Reproduce each entry exactly as it reads. Leave the images out.

[Image comparison data]
***
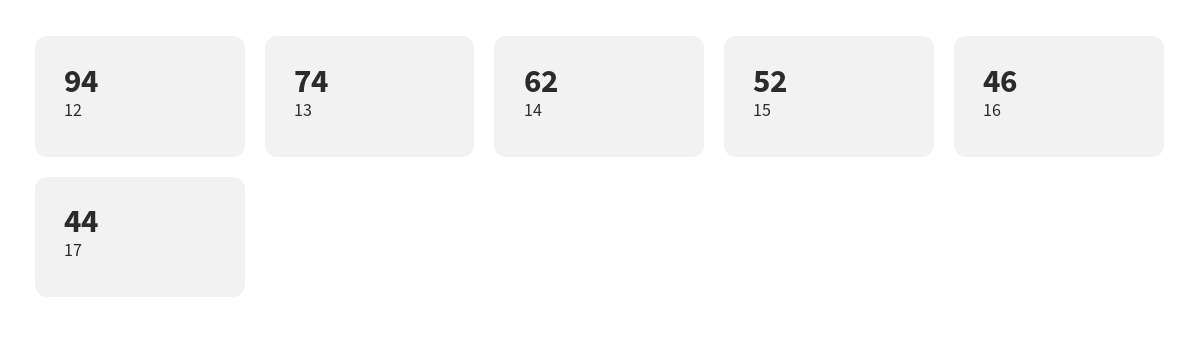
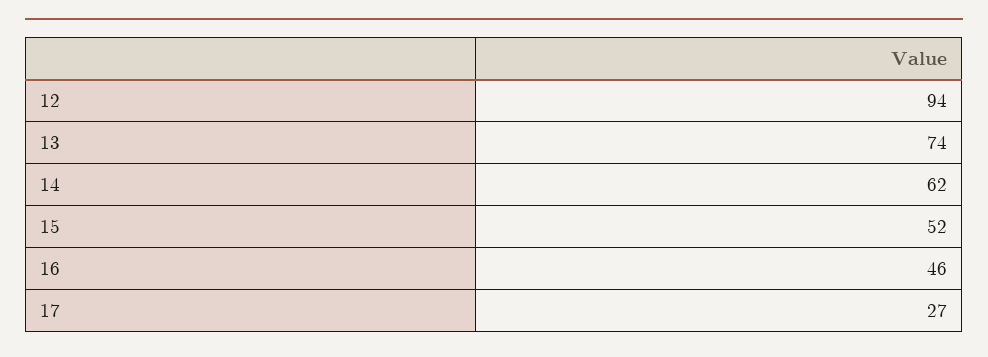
  {
    "12": 94,
    "13": 74,
    "14": 62,
    "15": 52,
    "16": 46,
-   "17": 44
+   "17": 27
  }

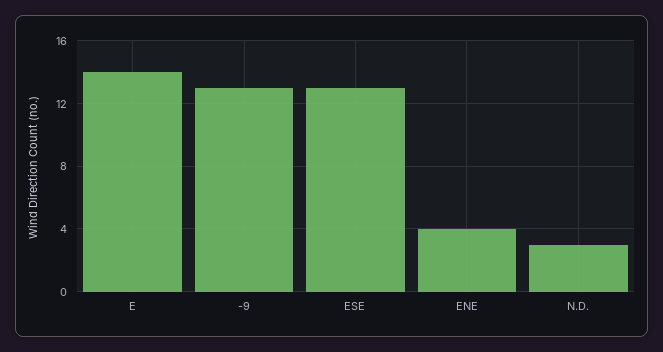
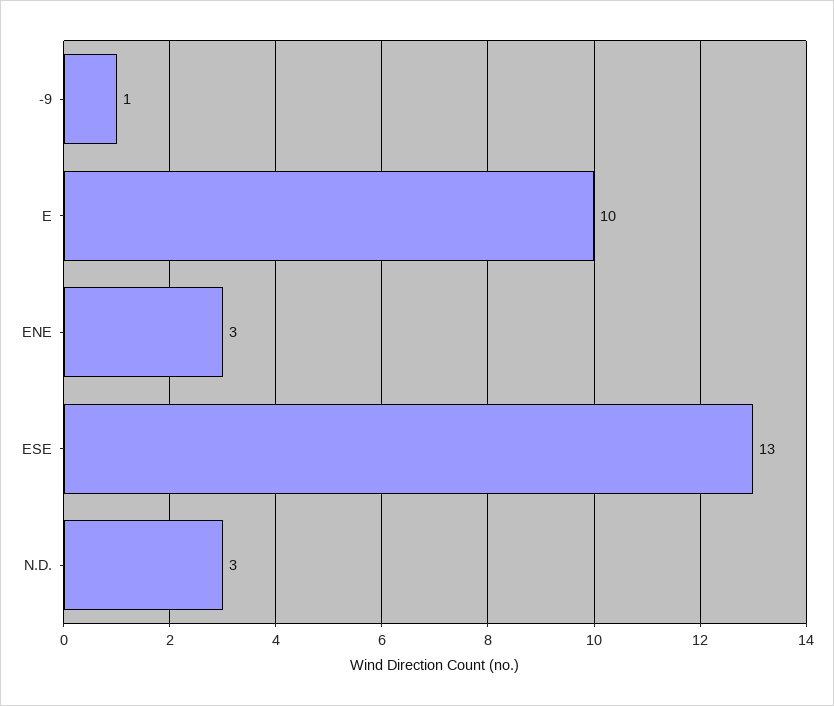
  {
-   "E": 14,
+   "E": 10,
-   "-9": 13,
+   "-9": 1,
    "ESE": 13,
-   "ENE": 4,
+   "ENE": 3,
    "N.D.": 3
  }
***
» TASK ANSWER
  {
    "12": 94,
    "13": 74,
    "14": 62,
    "15": 52,
    "16": 46,
-   "17": 44
+   "17": 27
  }

  {
-   "E": 14,
+   "E": 10,
-   "-9": 13,
+   "-9": 1,
    "ESE": 13,
-   "ENE": 4,
+   "ENE": 3,
    "N.D.": 3
  }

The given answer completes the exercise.